ASSINE
search button

No Rio de Janeiro, está decretada a pena de morte

Compartilhar

Não é novidade: a vida de quem mora em favela não está resguardada, na prática, por nenhum dispositivo constitucional. Para o morador que é assassinado pelo simples fato de estar onde mora, se atribui ao destino o azar de uma “bala perdida”. E, quando a morte é de jovens envolvidos no varejo da droga, é comum entre nós a ideia de que “encontraram o que procuravam”.

Esse mantra que se repete na imprensa e nas conversas faz aceitar, sem questionamento, a justificativa da polícia e anula qualquer possibilidade de pensar se atirar era a única ação cabível.

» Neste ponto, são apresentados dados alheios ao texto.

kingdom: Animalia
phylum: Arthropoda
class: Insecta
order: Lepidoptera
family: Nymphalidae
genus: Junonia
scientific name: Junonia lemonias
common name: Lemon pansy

A isso, junta-se o preconceito existente sobre as favelas e sua gente, produzindo um conformismo generalizado que autoriza a polícia a julgar e executar a sentença definida por ela. Os dados confirmam. De acordo com o aplicativo Fogo Cruzado, de fevereiro a agosto foram 5 mil tiroteios na Região Metropolitana do Rio. O resultado: mais de 600 mortes por ação policial foram registradas até julho de 2018, segundo o Observatório da Intervenção.

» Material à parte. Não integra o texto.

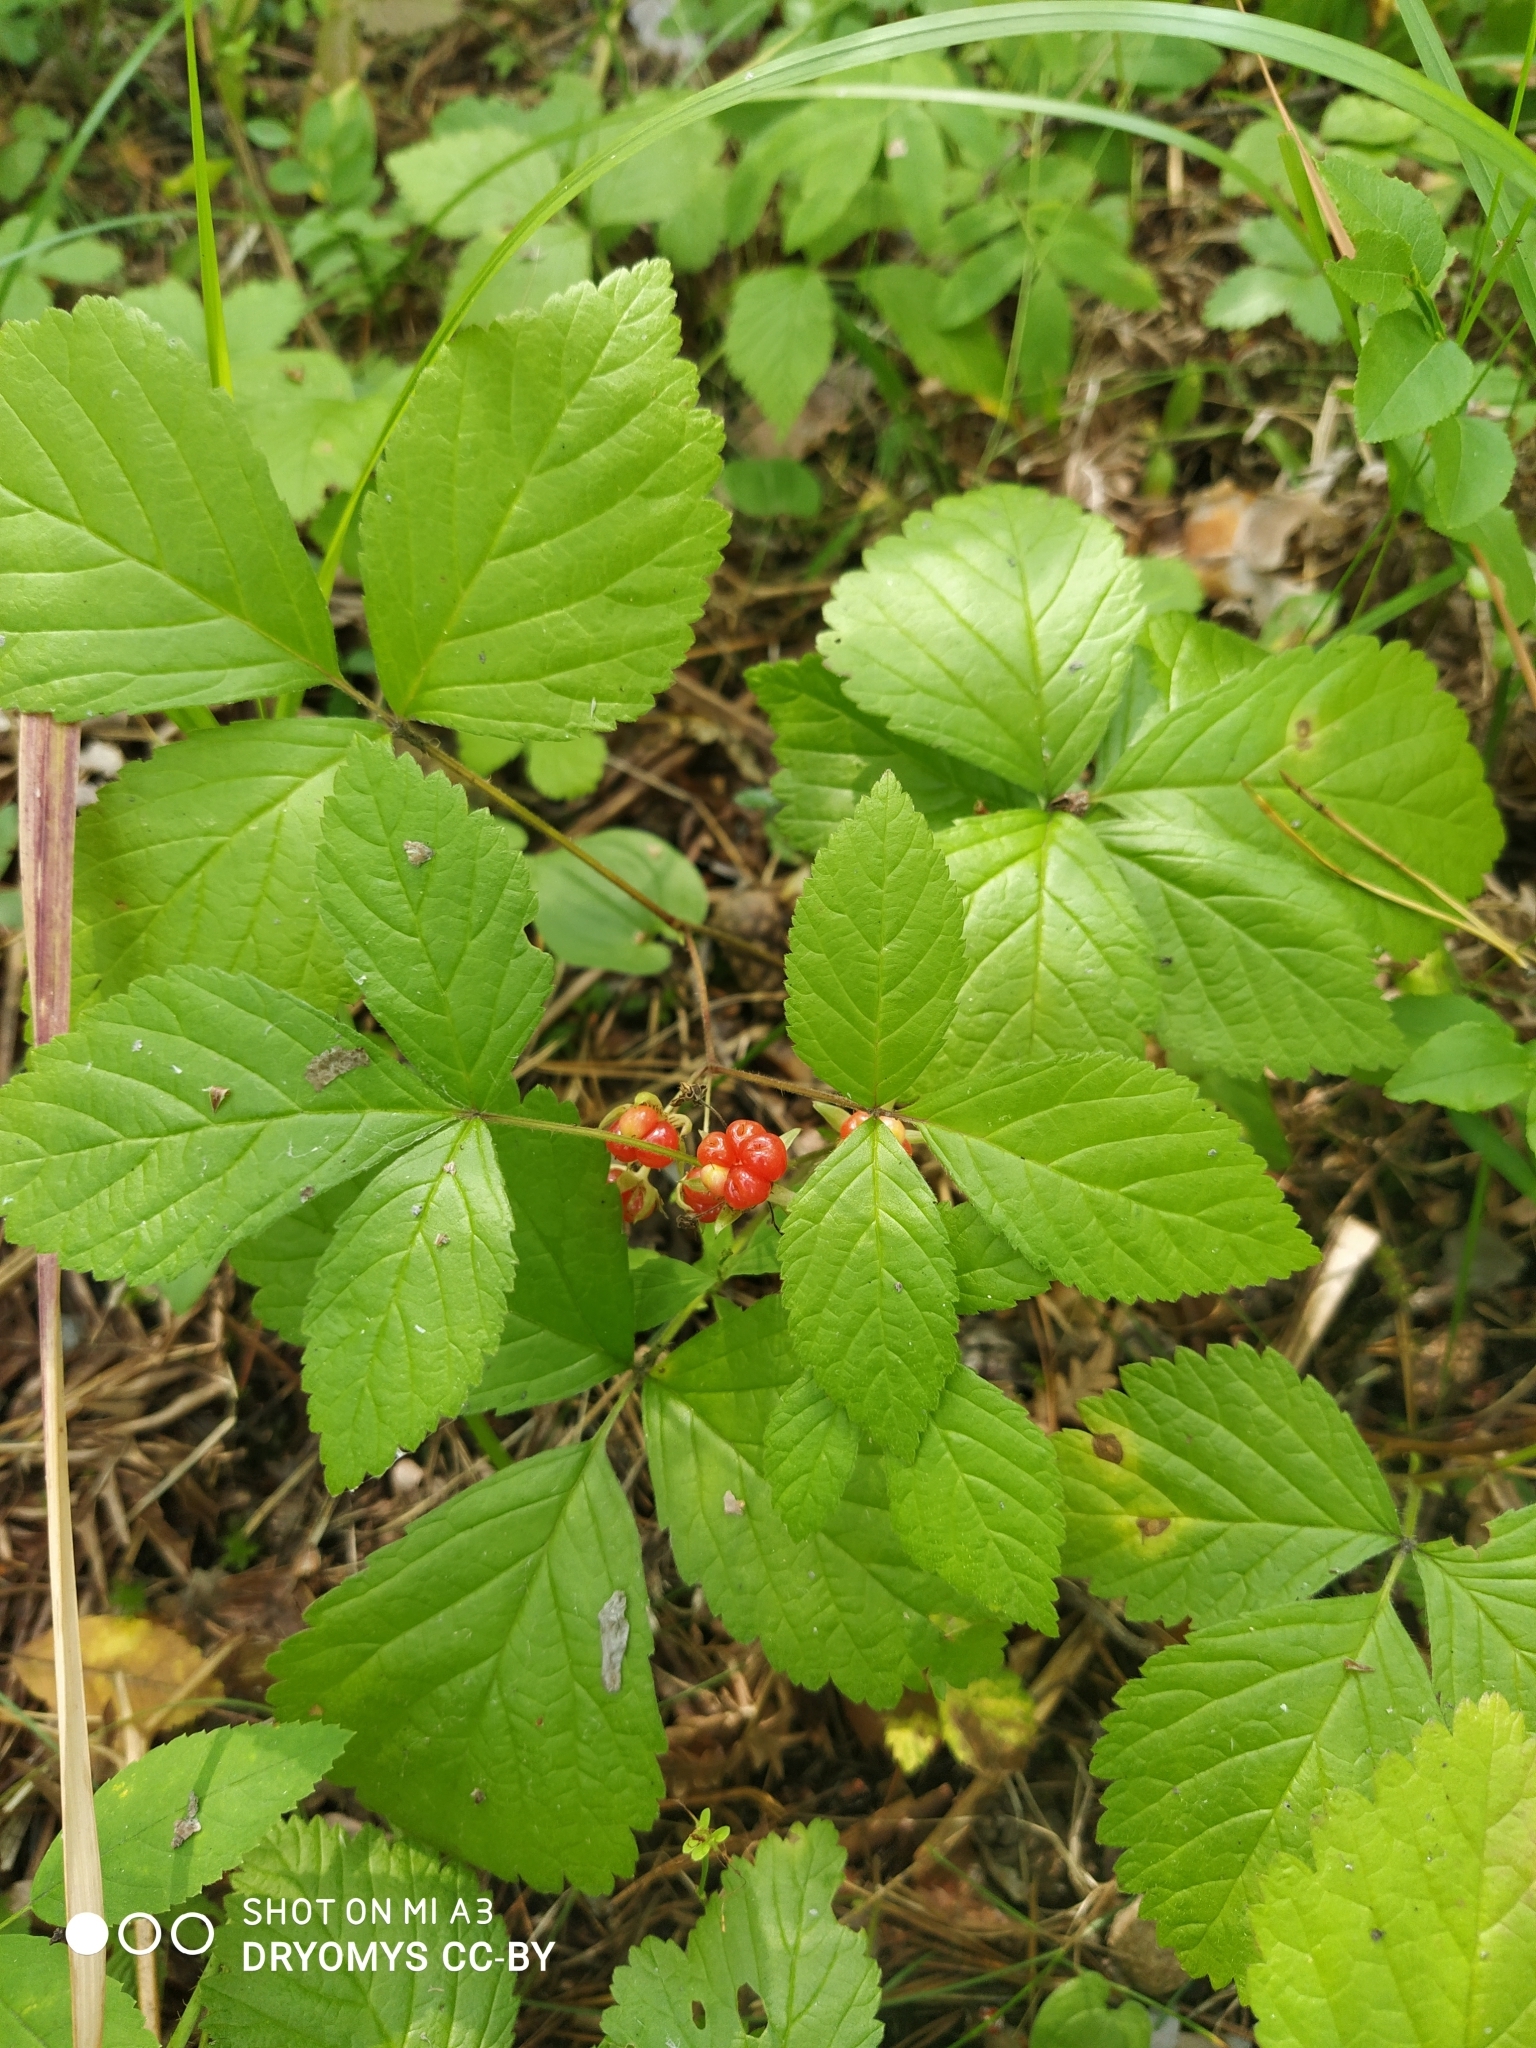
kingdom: Plantae
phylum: Tracheophyta
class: Magnoliopsida
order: Rosales
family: Rosaceae
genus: Rubus
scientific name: Rubus saxatilis
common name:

Há poucos dias, logo ao amanhecer, foram ouvidos tiros no alto do Santa Marta. Fato que não é novidade para quem mora lá. A mudança na dinâmica da atuação da UPP, ou o que restou dela, tem obrigado os moradores a conviver com tiroteios ao raiar do dia. Felizmente, na maioria das vezes, depois de muitos tiros, a vida volta à sua rotina. Mas na manhã do dia 15 de agosto foi diferente.

Os tiros começaram e não duraram muito. Logo, um silêncio tenso tomou conta dos caminhos e becos que já não tinham a movimentação dos moradores. Aqueles que conseguiam descer a favela traziam a noticia: a polícia matou um menino. É assim mesmo, as primeiras informações são imprecisas: quem morreu? Filho de quem? Era da boca? E, aos poucos, o fato vai sendo esclarecido: “o moleque estava na vigia da boca. Tentou correr. Ganhou um tiro no meio da cara”.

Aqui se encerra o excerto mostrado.